■ **Bagian Dokumen**
____
Kepada voa-islam.com, seorang tokoh pemuda Waringin yang tidak ingin dituliskan namanya dengan alasan keamanan, menyayangkan absennya aparat keamanan saat insiden penyerangan. Menurut pria yang berada di lokasi saat kejadian 9/11, saat insiden pecah tidak ada satupun aparat yang berjaga di perbatasan kedua belah pihak khususnya kepolisian. “Tak satu pun aparat yang datang, padahal jarak Polres cuma 200 meter dari kampung Waringin. Tapi mereka baru datang 5 jam kemudian, setelah Kampung Waringin hangus dibakar massa Kristen,” geramnya, Rabu (21/9/2011).
Malam kelabu, ratusan rumah beserta harta dan seluruh isinya di kampung Islam dibakar Salibis dalam insiden 11/9.
____
(Entri data tersimpan)
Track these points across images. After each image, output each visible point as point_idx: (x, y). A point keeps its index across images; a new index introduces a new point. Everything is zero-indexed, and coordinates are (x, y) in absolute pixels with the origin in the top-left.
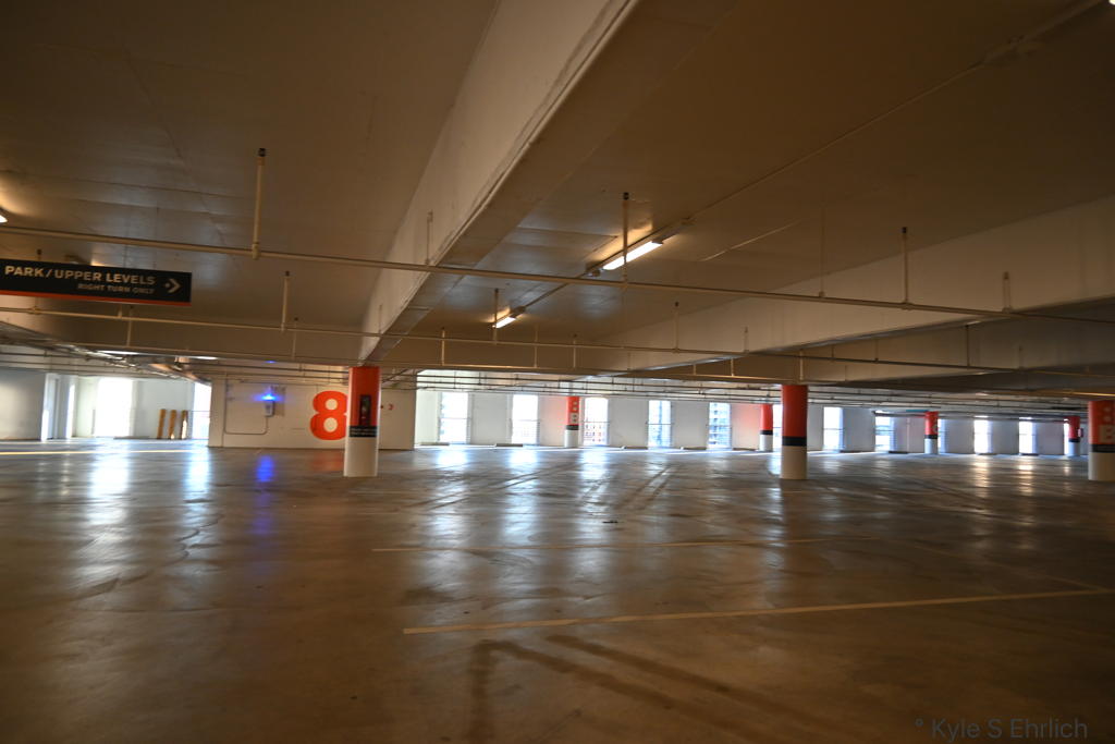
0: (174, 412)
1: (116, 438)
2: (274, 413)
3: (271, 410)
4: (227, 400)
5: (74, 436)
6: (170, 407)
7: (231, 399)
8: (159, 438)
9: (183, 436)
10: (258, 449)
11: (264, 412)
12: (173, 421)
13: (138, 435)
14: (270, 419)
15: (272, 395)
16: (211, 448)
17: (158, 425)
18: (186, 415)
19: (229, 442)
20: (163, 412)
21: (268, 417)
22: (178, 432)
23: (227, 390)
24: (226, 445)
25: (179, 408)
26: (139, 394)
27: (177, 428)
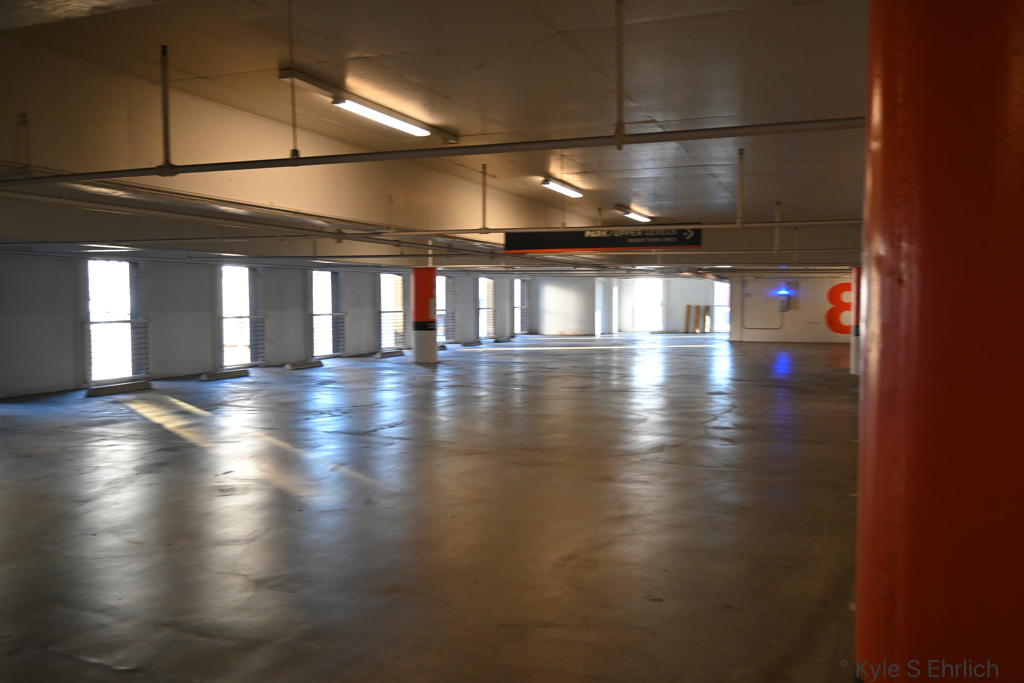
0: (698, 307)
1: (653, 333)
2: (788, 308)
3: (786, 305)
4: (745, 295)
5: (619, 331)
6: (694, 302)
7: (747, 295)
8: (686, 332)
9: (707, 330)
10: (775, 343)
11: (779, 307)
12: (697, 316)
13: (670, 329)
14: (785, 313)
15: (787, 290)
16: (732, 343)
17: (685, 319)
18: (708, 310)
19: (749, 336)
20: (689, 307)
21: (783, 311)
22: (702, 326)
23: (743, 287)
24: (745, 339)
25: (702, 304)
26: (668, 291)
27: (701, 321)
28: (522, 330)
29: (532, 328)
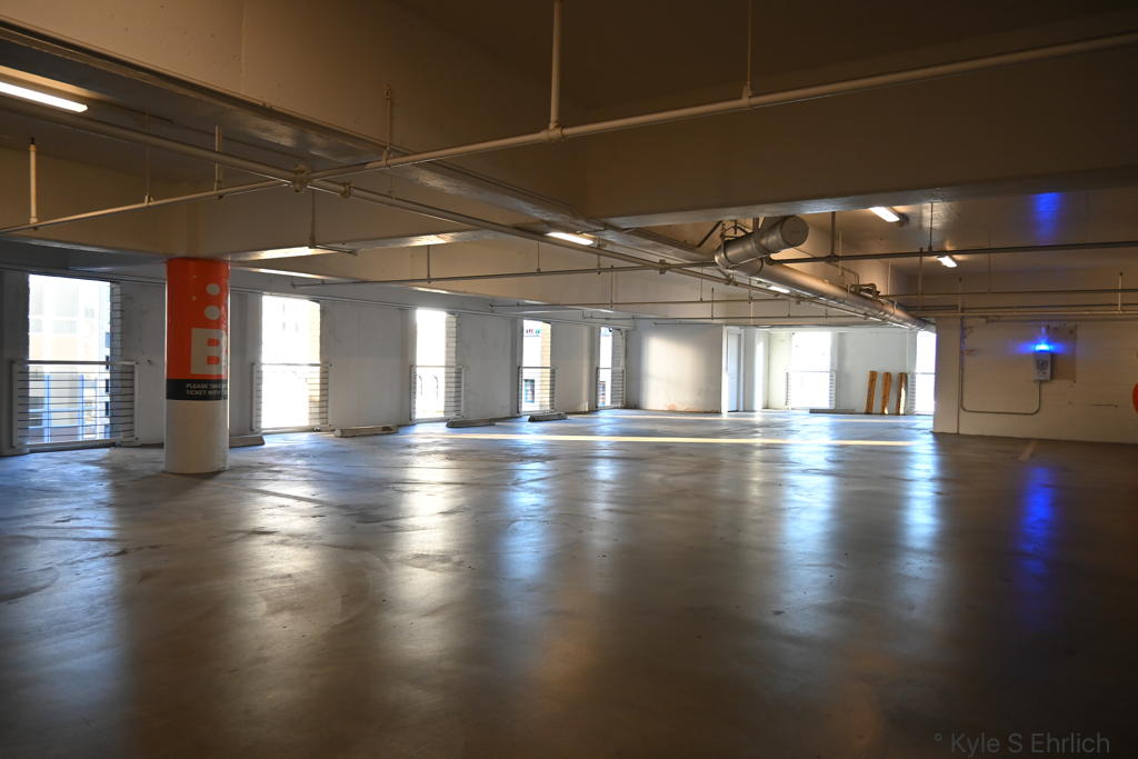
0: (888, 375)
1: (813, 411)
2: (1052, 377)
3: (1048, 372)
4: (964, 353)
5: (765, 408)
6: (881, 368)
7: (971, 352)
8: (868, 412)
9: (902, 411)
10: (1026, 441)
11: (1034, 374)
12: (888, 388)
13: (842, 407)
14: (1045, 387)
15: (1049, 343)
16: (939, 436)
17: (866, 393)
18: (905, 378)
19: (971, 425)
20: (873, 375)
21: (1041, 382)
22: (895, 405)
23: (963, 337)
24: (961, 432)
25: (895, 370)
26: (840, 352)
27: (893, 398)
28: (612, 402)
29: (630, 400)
____
■ **Kegiatan 1**
Tukar "Polres" dengan "Polsek" dalam teks berita, lalu tuliskan semuanya mulai dari "Kepada voa-islam.com, seorang" sampai dengan "geramnya, Rabu (21/9/2011).".
■ **Kegiatan 2**
Tulis ulang entri tanpa perubahan, mulai dari awal entri sampai dengan baris yang memuat "21: (268, 417)", termasuk baris itu. Gambar tidak perlu dimasukkan ke dalam jawaban.

■ **Area Jawaban 1**
Kepada voa-islam.com, seorang tokoh pemuda Waringin yang tidak ingin dituliskan namanya dengan alasan keamanan, menyayangkan absennya aparat keamanan saat insiden penyerangan. Menurut pria yang berada di lokasi saat kejadian 9/11, saat insiden pecah tidak ada satupun aparat yang berjaga di perbatasan kedua belah pihak khususnya kepolisian. “Tak satu pun aparat yang datang, padahal jarak Polsek cuma 200 meter dari kampung Waringin. Tapi mereka baru datang 5 jam kemudian, setelah Kampung Waringin hangus dibakar massa Kristen,” geramnya, Rabu (21/9/2011).

■ **Area Jawaban 2**
Track these points across images. After each image, output each visible point as point_idx: (x, y). A point keeps its index across images; a new index introduces a new point. Everything is zero-indexed, and coordinates are (x, y) in absolute pixels with the origin in the top-left.
0: (174, 412)
1: (116, 438)
2: (274, 413)
3: (271, 410)
4: (227, 400)
5: (74, 436)
6: (170, 407)
7: (231, 399)
8: (159, 438)
9: (183, 436)
10: (258, 449)
11: (264, 412)
12: (173, 421)
13: (138, 435)
14: (270, 419)
15: (272, 395)
16: (211, 448)
17: (158, 425)
18: (186, 415)
19: (229, 442)
20: (163, 412)
21: (268, 417)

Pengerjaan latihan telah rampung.